Task statement: Determine how many lines of the entries include the word "Copy", and report that number with no further text.

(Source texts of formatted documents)

——

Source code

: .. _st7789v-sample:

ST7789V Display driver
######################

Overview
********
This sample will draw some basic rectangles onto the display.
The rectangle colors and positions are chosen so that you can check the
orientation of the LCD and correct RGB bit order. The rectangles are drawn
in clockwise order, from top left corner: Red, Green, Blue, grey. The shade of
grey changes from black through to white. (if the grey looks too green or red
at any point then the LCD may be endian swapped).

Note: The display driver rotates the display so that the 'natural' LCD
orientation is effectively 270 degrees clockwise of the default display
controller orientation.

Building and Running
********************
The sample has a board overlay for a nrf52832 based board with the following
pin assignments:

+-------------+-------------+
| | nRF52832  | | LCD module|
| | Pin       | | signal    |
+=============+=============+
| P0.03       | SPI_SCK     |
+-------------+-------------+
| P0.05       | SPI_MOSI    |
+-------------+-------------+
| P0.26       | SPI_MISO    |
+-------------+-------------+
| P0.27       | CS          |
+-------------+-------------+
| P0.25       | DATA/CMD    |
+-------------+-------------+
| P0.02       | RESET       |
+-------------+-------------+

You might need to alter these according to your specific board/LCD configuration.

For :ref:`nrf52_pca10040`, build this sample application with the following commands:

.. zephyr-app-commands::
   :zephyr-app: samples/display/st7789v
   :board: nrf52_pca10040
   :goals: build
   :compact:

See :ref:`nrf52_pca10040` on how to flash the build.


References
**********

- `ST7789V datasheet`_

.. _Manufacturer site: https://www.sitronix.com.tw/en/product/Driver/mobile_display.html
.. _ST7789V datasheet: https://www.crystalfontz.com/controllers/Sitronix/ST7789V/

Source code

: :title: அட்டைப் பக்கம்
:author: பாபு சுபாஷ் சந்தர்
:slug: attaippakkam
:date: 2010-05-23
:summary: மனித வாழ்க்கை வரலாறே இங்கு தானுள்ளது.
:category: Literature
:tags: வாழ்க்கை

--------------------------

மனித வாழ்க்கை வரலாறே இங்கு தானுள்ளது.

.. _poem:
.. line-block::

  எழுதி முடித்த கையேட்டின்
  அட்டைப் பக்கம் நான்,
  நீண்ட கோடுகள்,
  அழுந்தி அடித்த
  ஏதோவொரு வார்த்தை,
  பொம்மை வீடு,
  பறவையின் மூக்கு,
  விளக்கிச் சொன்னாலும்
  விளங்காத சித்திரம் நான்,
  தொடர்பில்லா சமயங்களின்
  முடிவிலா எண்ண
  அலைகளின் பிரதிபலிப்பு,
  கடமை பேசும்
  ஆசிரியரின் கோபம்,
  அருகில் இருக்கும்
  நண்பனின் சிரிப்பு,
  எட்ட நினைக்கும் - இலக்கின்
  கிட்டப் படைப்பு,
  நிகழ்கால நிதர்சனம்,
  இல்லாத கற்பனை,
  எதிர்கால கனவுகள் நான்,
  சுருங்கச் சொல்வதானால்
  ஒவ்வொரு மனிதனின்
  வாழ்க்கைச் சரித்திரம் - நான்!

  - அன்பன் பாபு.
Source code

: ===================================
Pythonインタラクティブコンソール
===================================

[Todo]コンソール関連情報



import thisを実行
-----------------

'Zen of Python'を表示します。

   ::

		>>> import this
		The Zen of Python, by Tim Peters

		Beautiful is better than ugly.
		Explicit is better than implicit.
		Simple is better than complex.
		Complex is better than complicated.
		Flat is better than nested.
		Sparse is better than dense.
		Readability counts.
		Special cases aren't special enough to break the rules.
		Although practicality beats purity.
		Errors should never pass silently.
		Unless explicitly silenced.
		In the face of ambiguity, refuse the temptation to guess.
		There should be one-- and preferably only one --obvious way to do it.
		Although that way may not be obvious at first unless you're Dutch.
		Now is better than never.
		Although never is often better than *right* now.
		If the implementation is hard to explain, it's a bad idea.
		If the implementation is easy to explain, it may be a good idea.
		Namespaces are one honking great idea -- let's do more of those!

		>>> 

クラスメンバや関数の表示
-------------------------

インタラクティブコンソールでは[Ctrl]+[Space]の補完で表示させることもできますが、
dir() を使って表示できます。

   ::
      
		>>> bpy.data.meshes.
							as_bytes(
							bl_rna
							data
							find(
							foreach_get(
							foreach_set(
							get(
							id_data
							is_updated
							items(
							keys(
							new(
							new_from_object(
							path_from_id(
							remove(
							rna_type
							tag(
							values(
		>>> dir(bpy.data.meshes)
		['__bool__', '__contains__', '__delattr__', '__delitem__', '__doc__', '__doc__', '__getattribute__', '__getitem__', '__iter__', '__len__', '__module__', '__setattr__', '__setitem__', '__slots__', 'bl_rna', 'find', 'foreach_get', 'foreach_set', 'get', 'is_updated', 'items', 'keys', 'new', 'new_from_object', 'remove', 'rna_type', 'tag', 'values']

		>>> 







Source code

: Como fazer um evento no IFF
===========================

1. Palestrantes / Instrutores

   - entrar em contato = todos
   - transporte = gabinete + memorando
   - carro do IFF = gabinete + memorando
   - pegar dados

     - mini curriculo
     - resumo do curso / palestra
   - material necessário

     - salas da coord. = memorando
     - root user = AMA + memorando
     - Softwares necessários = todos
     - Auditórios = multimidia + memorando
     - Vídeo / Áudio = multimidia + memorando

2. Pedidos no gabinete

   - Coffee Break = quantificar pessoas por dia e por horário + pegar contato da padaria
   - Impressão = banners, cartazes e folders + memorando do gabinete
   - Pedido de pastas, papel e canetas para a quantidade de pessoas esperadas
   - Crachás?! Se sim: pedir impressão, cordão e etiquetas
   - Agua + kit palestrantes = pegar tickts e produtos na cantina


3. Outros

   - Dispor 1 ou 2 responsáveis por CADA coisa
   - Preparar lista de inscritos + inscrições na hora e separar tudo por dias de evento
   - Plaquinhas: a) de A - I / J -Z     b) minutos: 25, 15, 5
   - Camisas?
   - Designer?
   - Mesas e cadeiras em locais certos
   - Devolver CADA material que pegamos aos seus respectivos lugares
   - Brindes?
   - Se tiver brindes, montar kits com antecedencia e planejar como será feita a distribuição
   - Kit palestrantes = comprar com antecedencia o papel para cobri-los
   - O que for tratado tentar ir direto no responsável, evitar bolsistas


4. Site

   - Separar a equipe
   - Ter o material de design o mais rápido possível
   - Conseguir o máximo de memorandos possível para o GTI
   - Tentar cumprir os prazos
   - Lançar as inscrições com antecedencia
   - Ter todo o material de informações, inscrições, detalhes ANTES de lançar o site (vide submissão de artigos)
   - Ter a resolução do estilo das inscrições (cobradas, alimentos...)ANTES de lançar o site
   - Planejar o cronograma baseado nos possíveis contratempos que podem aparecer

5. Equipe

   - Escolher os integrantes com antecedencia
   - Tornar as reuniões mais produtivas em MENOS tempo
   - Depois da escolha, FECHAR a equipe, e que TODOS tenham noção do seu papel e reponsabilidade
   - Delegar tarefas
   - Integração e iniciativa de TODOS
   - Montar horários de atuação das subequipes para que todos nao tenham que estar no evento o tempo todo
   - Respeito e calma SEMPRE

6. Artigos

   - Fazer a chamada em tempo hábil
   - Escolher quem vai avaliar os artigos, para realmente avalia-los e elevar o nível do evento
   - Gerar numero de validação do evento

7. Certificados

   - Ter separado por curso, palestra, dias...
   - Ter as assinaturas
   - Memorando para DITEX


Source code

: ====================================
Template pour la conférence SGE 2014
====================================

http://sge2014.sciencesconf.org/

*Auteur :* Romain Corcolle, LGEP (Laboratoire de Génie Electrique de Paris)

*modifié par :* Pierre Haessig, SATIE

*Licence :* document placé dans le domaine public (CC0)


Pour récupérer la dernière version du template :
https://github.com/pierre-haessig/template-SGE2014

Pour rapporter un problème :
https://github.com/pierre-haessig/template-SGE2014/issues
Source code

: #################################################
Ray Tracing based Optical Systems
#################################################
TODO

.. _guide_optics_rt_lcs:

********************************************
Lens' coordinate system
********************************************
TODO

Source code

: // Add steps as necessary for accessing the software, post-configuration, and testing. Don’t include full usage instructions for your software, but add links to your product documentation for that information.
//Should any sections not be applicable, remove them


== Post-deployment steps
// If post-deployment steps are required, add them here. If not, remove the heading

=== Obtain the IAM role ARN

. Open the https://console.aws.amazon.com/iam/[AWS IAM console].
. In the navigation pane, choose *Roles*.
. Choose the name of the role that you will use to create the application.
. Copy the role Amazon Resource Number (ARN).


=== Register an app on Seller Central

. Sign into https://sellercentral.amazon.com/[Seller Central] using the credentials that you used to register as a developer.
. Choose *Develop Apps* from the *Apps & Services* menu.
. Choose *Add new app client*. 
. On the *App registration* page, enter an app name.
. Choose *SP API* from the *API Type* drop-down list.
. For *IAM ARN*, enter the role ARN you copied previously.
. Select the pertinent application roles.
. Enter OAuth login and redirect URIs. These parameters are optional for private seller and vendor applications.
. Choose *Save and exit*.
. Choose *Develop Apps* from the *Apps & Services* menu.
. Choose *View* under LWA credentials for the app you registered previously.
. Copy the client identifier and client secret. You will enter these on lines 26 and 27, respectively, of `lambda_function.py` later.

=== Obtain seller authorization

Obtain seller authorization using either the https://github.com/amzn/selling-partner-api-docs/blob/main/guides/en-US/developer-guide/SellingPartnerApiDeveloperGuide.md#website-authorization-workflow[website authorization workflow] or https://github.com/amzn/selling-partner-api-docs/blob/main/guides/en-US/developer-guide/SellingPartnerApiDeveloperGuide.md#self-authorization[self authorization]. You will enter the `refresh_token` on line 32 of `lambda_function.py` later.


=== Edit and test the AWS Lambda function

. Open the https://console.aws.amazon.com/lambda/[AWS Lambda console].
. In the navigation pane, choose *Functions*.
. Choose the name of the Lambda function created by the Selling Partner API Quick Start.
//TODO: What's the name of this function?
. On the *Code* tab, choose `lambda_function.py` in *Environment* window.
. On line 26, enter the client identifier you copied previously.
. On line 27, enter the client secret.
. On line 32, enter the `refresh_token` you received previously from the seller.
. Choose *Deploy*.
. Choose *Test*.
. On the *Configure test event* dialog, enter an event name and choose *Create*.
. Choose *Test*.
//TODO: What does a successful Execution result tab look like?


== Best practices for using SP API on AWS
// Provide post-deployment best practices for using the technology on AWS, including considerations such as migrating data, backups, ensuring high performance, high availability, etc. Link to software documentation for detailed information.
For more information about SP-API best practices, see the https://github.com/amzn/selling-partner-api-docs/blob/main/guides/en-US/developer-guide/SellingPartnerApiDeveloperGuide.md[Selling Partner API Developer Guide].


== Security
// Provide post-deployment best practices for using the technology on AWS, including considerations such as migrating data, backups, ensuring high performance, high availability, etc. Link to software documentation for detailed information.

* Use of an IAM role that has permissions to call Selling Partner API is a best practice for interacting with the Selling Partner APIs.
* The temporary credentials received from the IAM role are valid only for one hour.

——

Exercise solution: 2